■ **Task to carry out**: Reproduce verbatim the passage of the court report below, from "They then stripped" to "punish the offenders.".

■ **Page excerpt**:
Posted On 20 May 2022 at 2:31 pm

There were tears in court 1 at Hove Crown Court today (Friday 20 May) as the parents of Bill Henham spoke about their loss.

Ian and Debbie Henham also addressed some of their remarks to the four men who murdered 24-year-old Mr Henham at a new year party on Wednesday 1 January 2020.

Only two of them were in the dock. The other two – Gregory Hawley and Dushane Meikle – lacked the courage to come to court, the judge Sir John Cavanagh, known as Mr Justice Cavanagh, told the crowded courtroom.

Hawley and Meikle were jailed for life and ordered to serve a minimum of 25 years for their leading role in the murder.

Alize Spence was given custody for life and Lamech Gordon-Carew was detained at Her Majesty’s pleasure – with both ordered to spend a minimum of 18 years behind bars.

Read our report about the sentencing here.

They murdered Mr Henham, a former BHASVIC student, by beating him mercilessly in an unprovoked attack in a squat in North Street, Brighton.

They then stripped his body and dumped it in a recess, having used bleach to try to hide the evidence of what they had done.

Mr Henham’s father, Ian, said: “Your joint act of brutality that night stole our son’s life away from him.”

He said that the verdict “can’t assuage our grief or loss which is unfathomable”, adding: “It can’t bring Bill back. But what it does do, rightly, is to punish the offenders.

“We are so angry for what these men did and grateful for the justice they will receive. Sadly, however, no sentence will give us Bill back.”

Here is the full text of what both parents said in court in what the judge said was “a very moving victim impact statement” …

Mrs Henham, a nurse, spoke first. She said: “How do we start to sum up what has happened to our family in just a few words on a piece of paper? Impossible.

“We are bereft. The feelings of loss are visceral. We have lost someone so special to us that at times we can’t function.

“For the past two and a half years we have existed, not lived. Our emotions have ranged from horror and shock to absolute pain and then total anger.

Data entries
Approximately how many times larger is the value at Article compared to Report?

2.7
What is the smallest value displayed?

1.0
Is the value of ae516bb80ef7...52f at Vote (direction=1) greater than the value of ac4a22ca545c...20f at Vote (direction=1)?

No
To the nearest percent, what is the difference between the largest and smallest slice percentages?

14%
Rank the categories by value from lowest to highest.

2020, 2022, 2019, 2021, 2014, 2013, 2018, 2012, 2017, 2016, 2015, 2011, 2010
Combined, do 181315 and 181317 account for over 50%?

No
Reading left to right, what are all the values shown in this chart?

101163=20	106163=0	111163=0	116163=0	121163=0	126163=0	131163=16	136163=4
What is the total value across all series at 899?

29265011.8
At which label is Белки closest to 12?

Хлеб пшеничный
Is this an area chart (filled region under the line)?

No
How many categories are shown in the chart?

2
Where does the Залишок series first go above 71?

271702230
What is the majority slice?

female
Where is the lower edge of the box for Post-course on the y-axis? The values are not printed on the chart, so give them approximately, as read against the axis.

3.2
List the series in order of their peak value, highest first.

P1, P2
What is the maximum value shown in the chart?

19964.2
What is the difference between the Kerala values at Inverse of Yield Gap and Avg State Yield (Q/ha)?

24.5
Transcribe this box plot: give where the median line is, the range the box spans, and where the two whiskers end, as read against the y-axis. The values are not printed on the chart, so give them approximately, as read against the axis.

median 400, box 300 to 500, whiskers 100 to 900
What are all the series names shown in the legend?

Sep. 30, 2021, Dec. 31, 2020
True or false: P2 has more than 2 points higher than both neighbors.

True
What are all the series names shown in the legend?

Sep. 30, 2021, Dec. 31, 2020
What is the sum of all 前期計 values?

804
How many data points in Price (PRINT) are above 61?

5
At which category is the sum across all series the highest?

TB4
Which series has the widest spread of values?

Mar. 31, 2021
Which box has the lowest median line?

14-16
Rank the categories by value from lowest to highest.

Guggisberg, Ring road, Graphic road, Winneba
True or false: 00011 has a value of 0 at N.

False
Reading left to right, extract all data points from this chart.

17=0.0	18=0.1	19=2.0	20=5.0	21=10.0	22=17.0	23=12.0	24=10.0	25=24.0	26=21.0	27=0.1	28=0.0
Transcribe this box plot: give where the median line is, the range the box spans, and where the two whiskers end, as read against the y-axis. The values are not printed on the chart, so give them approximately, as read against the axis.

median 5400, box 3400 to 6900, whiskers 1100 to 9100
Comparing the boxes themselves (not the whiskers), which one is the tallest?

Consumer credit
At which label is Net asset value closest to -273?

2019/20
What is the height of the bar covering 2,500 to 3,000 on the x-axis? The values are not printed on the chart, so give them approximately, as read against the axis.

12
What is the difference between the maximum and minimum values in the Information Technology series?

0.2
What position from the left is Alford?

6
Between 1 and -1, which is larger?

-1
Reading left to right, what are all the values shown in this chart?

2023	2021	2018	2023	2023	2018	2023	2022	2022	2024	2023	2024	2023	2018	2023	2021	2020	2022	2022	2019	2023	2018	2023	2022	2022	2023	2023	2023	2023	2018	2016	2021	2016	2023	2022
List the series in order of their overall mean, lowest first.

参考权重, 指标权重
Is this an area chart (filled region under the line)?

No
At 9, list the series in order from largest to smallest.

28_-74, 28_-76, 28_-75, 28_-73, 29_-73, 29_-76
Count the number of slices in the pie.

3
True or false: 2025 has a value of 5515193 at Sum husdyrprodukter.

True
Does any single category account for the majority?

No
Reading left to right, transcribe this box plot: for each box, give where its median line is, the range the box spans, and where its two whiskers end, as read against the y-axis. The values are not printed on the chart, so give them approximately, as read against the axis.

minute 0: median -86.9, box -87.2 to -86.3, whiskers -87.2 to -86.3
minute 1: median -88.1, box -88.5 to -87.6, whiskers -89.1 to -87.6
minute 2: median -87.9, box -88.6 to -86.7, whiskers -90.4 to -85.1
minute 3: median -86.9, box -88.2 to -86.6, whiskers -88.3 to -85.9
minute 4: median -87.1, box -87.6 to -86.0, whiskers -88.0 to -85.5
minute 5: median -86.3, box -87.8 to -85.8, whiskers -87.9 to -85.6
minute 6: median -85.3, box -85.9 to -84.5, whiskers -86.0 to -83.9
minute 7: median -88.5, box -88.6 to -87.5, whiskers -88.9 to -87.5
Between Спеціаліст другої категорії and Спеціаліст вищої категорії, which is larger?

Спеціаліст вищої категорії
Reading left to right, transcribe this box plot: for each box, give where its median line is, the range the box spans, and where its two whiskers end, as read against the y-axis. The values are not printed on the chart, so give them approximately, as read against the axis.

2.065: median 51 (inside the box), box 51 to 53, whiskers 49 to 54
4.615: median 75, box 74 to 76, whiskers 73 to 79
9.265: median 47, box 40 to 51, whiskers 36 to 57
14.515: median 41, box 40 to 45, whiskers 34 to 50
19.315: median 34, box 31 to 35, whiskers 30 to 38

■ **Solution**:
They then stripped his body and dumped it in a recess, having used bleach to try to hide the evidence of what they had done.

Mr Henham’s father, Ian, said: “Your joint act of brutality that night stole our son’s life away from him.”

He said that the verdict “can’t assuage our grief or loss which is unfathomable”, adding: “It can’t bring Bill back. But what it does do, rightly, is to punish the offenders.